**WORK ORDER:**
Return exactly the lines of the records below, starting at the line that contains "Document page, 1241x1754 pixels." and ending at the line that contains "Rendered at 2001 by 1125 pixels.", with both of those lines kept.

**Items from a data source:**
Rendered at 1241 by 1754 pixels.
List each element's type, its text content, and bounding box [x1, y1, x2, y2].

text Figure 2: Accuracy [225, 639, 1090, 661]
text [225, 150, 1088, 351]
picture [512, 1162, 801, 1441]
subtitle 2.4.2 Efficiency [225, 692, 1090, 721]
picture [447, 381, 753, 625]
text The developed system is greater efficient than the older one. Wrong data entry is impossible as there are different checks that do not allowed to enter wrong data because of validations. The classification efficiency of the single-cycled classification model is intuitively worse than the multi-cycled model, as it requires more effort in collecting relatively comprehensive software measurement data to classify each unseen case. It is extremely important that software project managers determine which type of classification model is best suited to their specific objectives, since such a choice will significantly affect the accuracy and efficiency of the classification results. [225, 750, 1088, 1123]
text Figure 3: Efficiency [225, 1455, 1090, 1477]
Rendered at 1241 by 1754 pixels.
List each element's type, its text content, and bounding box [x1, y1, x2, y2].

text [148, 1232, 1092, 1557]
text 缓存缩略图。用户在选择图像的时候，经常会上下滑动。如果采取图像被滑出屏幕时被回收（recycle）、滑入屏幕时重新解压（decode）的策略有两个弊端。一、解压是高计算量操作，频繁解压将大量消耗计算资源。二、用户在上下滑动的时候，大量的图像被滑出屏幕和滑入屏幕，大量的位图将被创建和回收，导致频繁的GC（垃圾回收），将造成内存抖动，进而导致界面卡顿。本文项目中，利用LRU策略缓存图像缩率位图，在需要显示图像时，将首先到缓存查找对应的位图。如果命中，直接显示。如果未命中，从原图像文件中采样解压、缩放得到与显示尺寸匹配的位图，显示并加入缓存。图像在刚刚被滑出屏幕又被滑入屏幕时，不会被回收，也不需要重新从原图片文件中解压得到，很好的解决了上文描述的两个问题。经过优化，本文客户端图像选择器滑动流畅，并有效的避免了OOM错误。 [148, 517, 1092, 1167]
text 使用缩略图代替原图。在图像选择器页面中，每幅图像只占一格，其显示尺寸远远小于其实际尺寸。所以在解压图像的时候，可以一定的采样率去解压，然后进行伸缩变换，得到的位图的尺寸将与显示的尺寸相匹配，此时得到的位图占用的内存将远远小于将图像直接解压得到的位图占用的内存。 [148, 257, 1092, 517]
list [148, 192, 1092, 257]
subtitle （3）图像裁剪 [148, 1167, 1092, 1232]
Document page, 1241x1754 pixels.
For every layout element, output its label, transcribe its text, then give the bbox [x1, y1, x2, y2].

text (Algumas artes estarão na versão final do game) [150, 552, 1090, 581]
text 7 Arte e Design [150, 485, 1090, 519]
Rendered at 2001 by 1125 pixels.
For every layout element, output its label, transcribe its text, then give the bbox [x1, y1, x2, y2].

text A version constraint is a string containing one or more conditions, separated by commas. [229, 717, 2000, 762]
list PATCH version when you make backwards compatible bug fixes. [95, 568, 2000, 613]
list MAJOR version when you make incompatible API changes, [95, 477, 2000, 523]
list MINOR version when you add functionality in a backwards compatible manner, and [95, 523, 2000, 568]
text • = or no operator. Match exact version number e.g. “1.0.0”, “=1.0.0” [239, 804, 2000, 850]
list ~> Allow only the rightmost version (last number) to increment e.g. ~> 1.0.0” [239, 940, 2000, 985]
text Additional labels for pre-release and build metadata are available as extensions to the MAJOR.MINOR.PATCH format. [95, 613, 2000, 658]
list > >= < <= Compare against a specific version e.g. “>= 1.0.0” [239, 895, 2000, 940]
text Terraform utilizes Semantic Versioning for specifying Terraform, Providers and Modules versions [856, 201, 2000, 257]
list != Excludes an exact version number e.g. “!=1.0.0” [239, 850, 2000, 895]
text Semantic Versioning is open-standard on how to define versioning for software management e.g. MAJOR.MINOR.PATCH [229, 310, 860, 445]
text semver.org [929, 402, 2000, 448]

**ANSWER:**
Document page, 1241x1754 pixels.
For every layout element, output its label, transcribe its text, then give the bbox [x1, y1, x2, y2].

text (Algumas artes estarão na versão final do game) [150, 552, 1090, 581]
text 7 Arte e Design [150, 485, 1090, 519]
Rendered at 2001 by 1125 pixels.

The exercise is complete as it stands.